◆ The data:
════
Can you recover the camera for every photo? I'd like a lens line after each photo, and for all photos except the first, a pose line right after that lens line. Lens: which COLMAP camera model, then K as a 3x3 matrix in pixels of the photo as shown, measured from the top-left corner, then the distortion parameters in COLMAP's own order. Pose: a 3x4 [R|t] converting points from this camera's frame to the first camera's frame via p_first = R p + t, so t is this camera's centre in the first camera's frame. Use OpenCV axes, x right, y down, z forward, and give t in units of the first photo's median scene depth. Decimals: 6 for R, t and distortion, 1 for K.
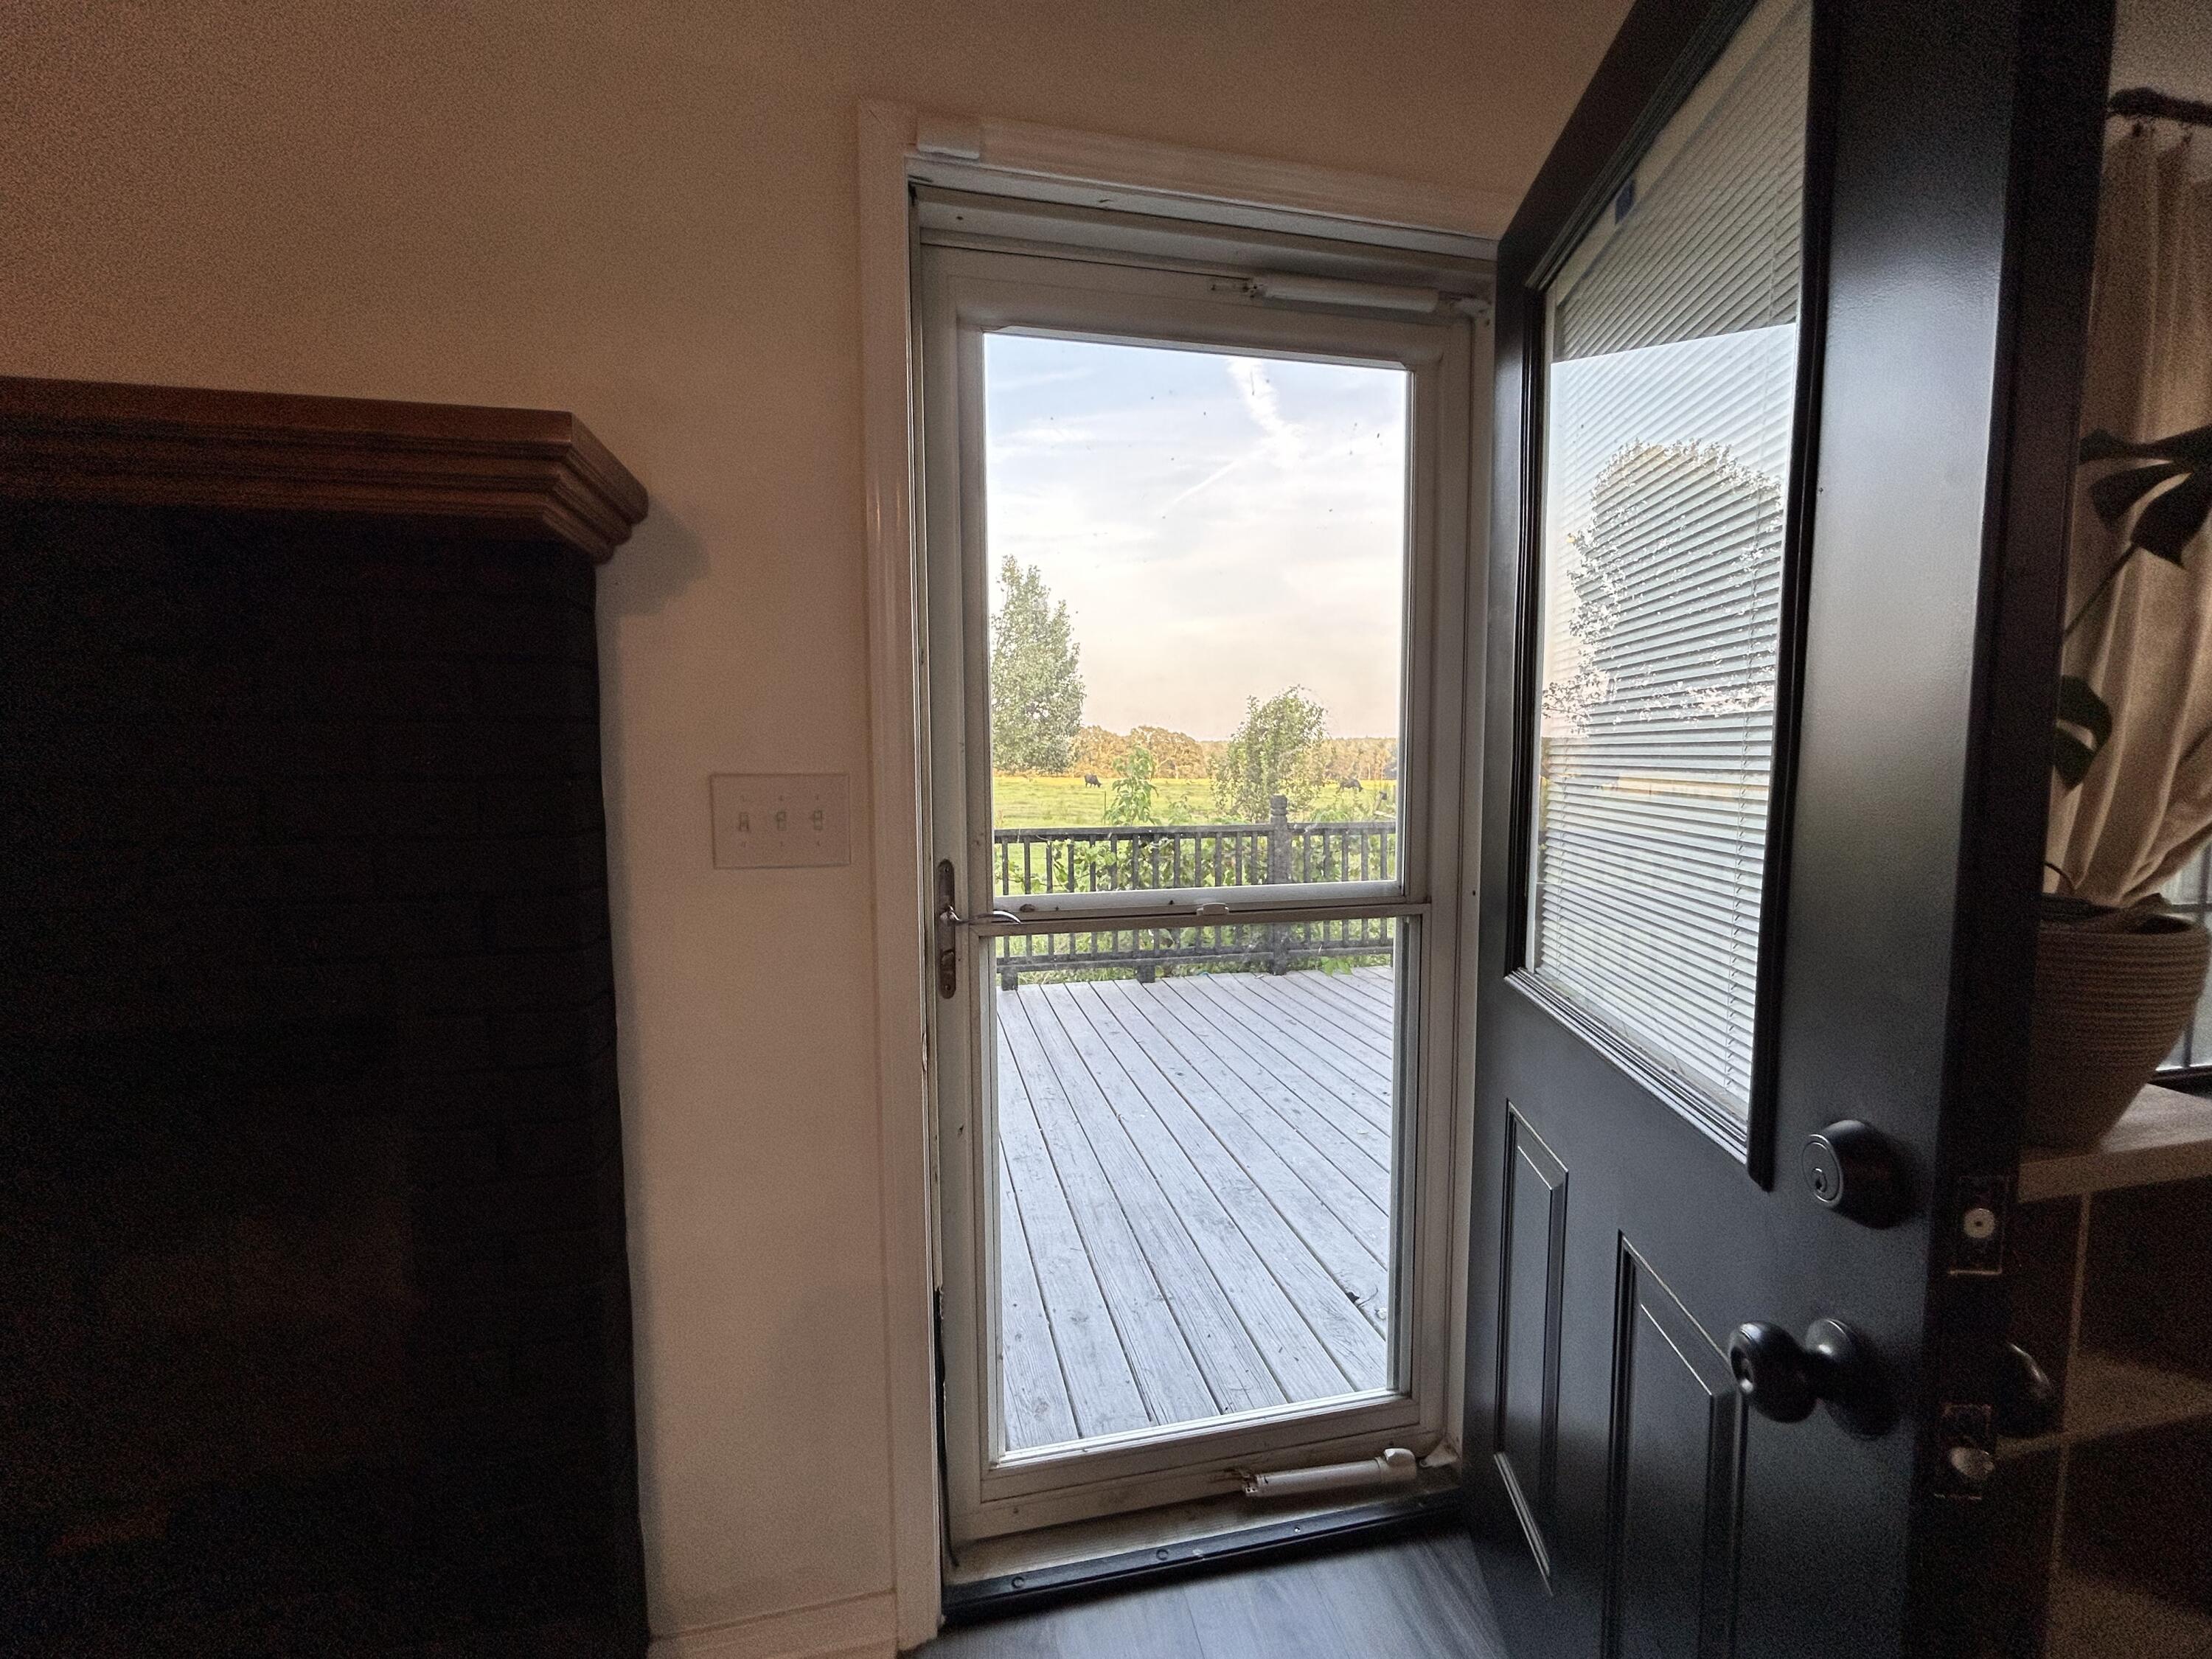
lens RADIAL K [[895.9, 0, 1106.0], [0, 895.9, 827.1], [0, 0, 1]] dist [-0.000619, 0.001383]
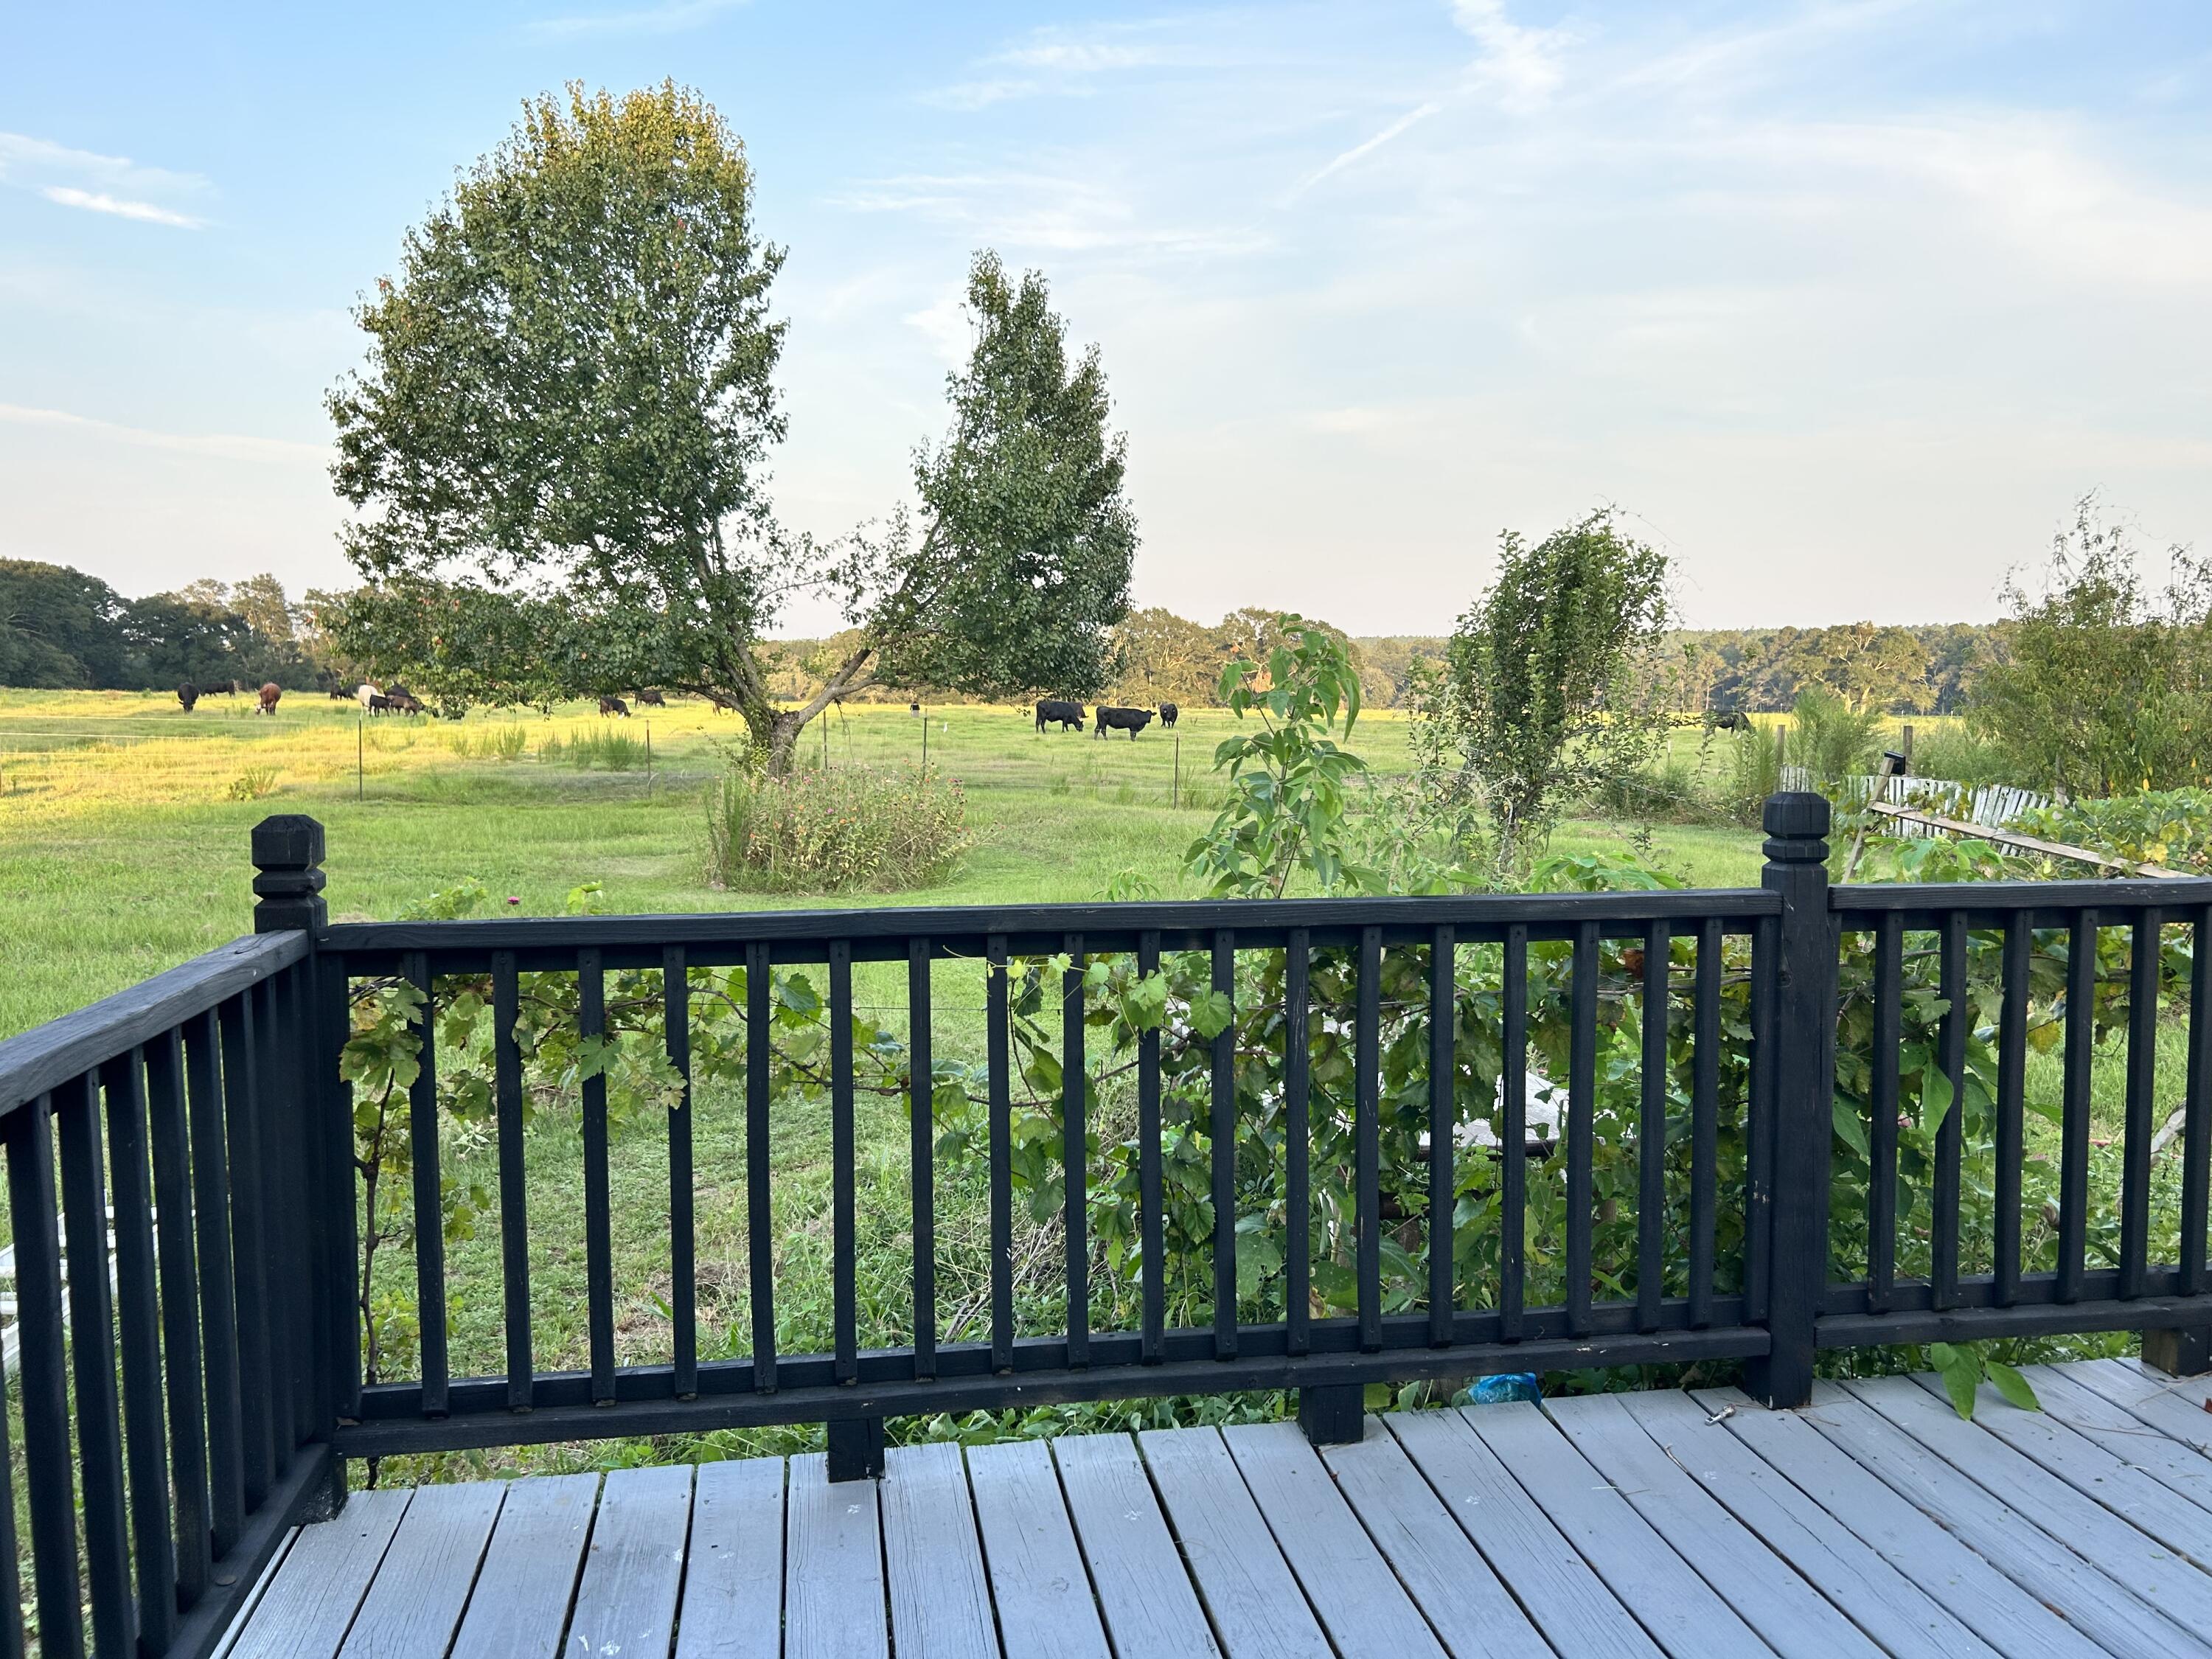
lens RADIAL K [[1670.7, 0, 1108.6], [0, 1670.7, 833.8], [0, 0, 1]] dist [0.050380, -0.050907]
pose [[0.999154, 0.006839, -0.040546, -0.006174], [-0.005973, 0.999752, 0.021452, -0.032152], [0.040683, -0.021191, 0.998947, 0.442782]]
════
The copy must match the listing above exactly, except that it holds no pictures.

Can you recover the camera for every photo? I'd like a lens line after each photo, and for all photos except the first, a pose line right after that lens line. Lens: which COLMAP camera model, then K as a 3x3 matrix in pixels of the photo as shown, measured from the top-left corner, then the distortion parameters in COLMAP's own order. Pose: a 3x4 [R|t] converting points from this camera's frame to the first camera's frame via p_first = R p + t, so t is this camera's centre in the first camera's frame. Use OpenCV axes, x right, y down, z forward, and give t in units of the first photo's median scene depth. Decimals: 6 for R, t and distortion, 1 for K.
lens RADIAL K [[895.9, 0, 1106.0], [0, 895.9, 827.1], [0, 0, 1]] dist [-0.000619, 0.001383]
lens RADIAL K [[1670.7, 0, 1108.6], [0, 1670.7, 833.8], [0, 0, 1]] dist [0.050380, -0.050907]
pose [[0.999154, 0.006839, -0.040546, -0.006174], [-0.005973, 0.999752, 0.021452, -0.032152], [0.040683, -0.021191, 0.998947, 0.442782]]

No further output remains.